DC Armory a Model for Second Amendment Weapons Transfer? 

Note the Second Amendment:

A well regulated Militia, being necessary to the security of a free State, the
right of the people to keep and bear Arms, shall not be infringed.

Washington District of Columbia  Armory is the home of the DC National Guard and is a First Amendment public assembly location for a wide variety of sports and small expo events. It is located east of the Capitol Building and adjacent to a sports stadium that had once been the home of the Washington Redskins football franchise.  It is accessible from virtually any part of the Washington Metro area and surrounding states. In the past, this interstate access has been a serious matter for ATF illegal weapons transport but a designated place for the legal transfer, such as the Armory, of weapons might greatly reduce the number of transfers.  The Armory has some  training facilities for national guard personnel  and does not require much to expand out to weapons ranges and competitions in them. If the facility is administered by the Guard, its members could also be trainers of civilian civil defense volunteers who need weapon and counter-weapon training.       ENLARGE

But along with many more personnel, in and out of the weapon shows that could easily qualify as First Amendment free assembly areas,  the ATF could develop droids that could be brought to all such assemblies and actually carry out both the device tracking and TBD individual tracking. One of the original major problems of the Second Amendment is that the bearing of arms in and out of militia duty was a necessity in the absence of constituted authority, simply because there were many cases of TBD even in 1789.   'TBD'  is a recent term meaning Traumatic Brain Disorder and is used to describe any person with some form of Trauma.

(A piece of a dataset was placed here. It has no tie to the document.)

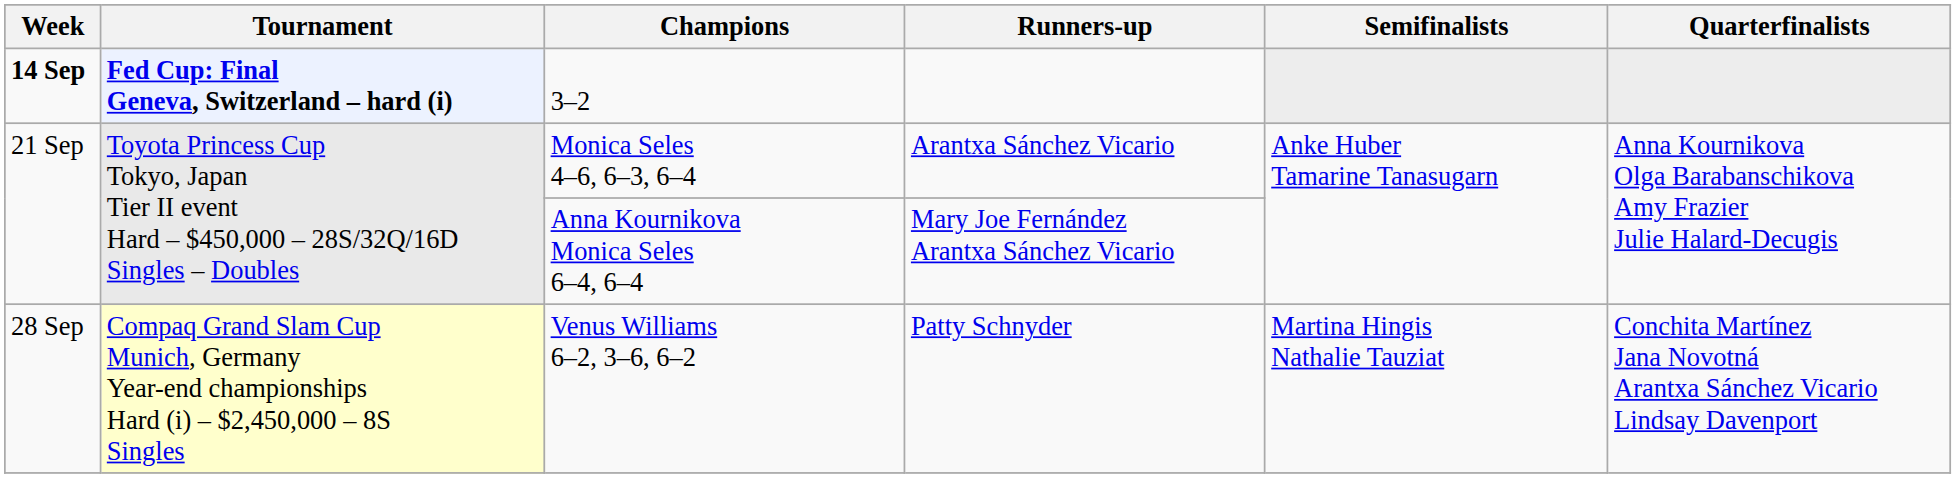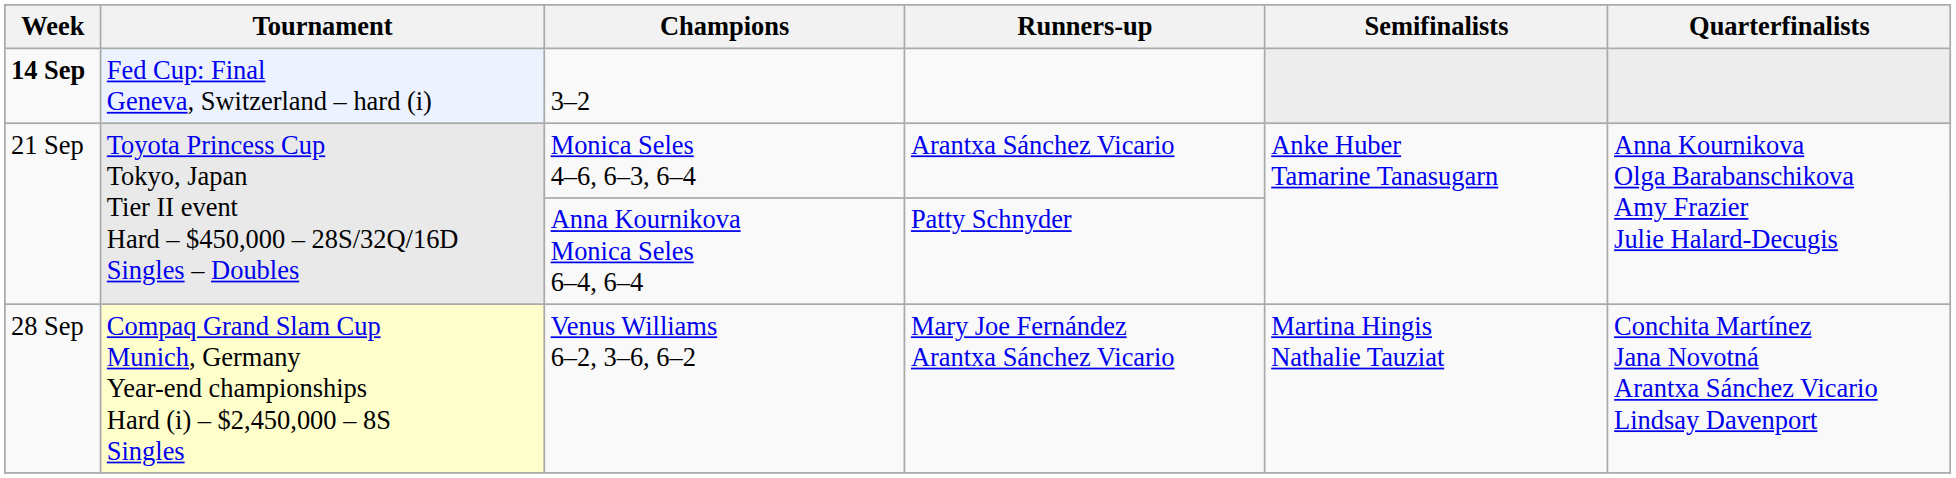3–2 | Tournament: bold -> normal
Anna Kournikova Monica Seles 6–4, 6–4 | Runners-up: Mary Joe Fernández Arantxa Sánchez Vicario -> Patty Schnyder
Venus Williams 6–2, 3–6, 6–2 | Runners-up: Patty Schnyder -> Mary Joe Fernández Arantxa Sánchez Vicario
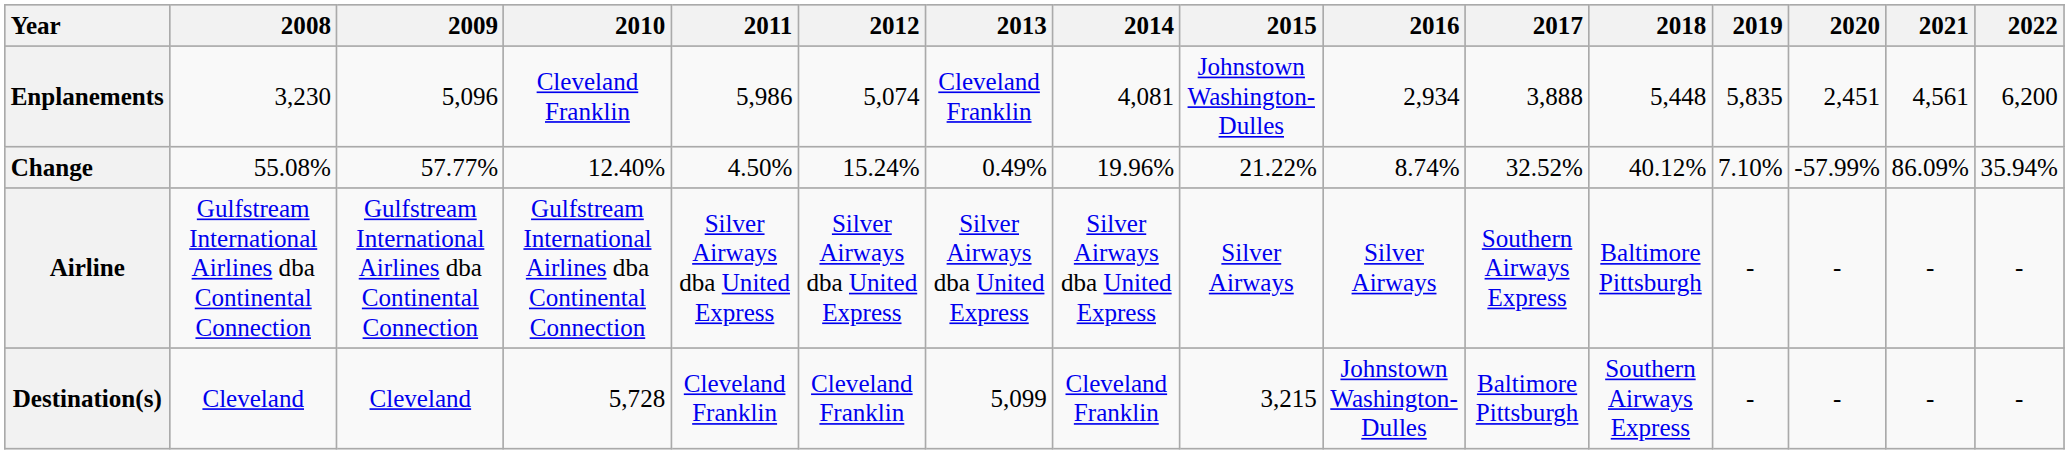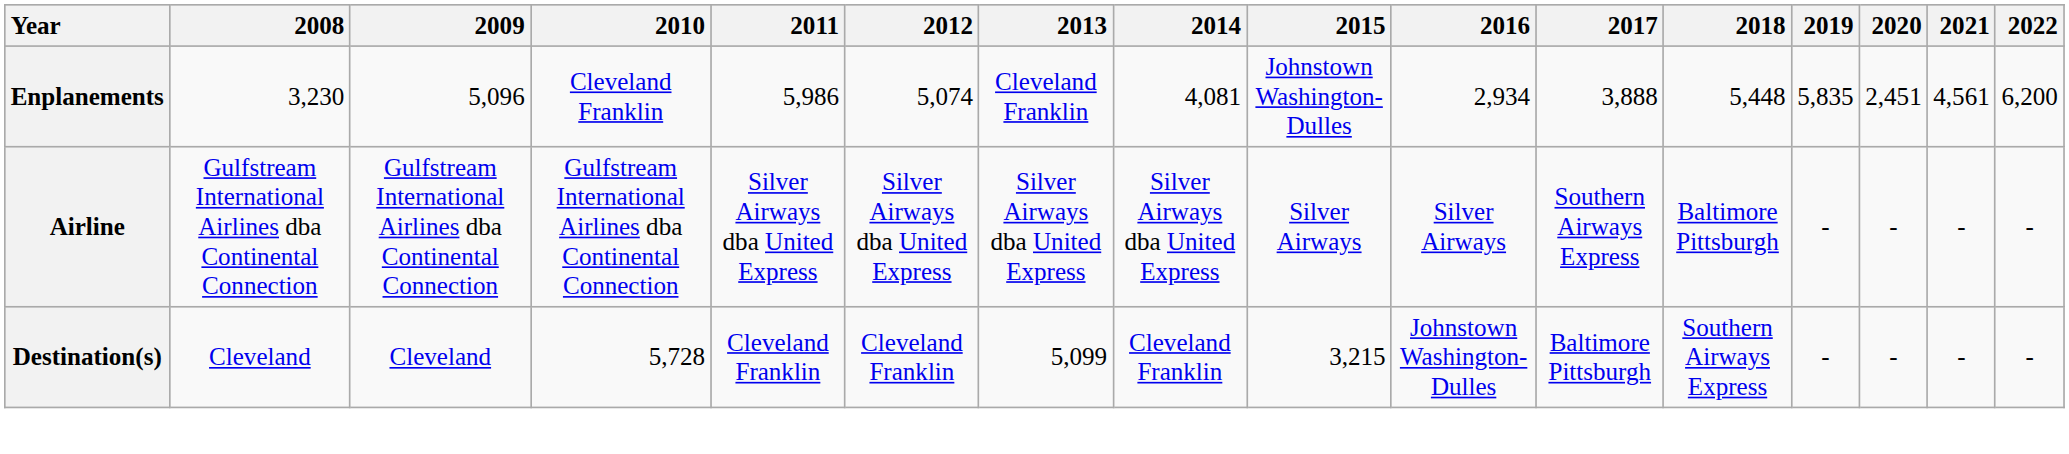- row: Change | 55.08% | 57.77% | 12.40% | 4.50% | 15.24% | 0.49% | 19.96% | 21.22% | 8.74% | 32.52% | 40.12% | 7.10% | -57.99% | 86.09% | 35.94%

A ‘droid’ is a multi-core computer system that can independently operate many functions in real time, not exactly off the shelf in this decade, but allows its clients to pass large amounts of data on the internet without direct operator data entry. That is, an ATF officer  at a weapon transfer could use the droid to allow dozens of individuals to authenticate the device transfer and the individuals engaged in the transfer.  Obviously, he would need state constitutional authority to use the droid except in the Federal District(s). Such a droid system multiplies the ATF officer’s ability by a hundred, especially if the droid does instantaneous tracking on site and back at the office. It is technologically feasible to do that now, without stomping on the Constitution, especially if the Federal Firearms License (FFL) system is extended to non-TBD citizens who routinely travel across borders.  The minimum requirements for an FFL would be a federal identification card with encrypted data that prevents counterfeiting and a willingness by the FFL holder to act as a "witness" deputy US marshal when asked.

The concept of such  device transfer facilities, with the DC Armory as model, is to insure the integrity of the citizen's right to defend himself in accordance with the Second Amendment but also to establish the national condition of a "A well regulated militia being necessary to the security of a free state" that regulates and educates without banning the right of self defense. Oddly enough the cost of such facilities might be considerably less than the cost of reacting to the violent misuse  of weapons, especially those of mass destruction capabilities.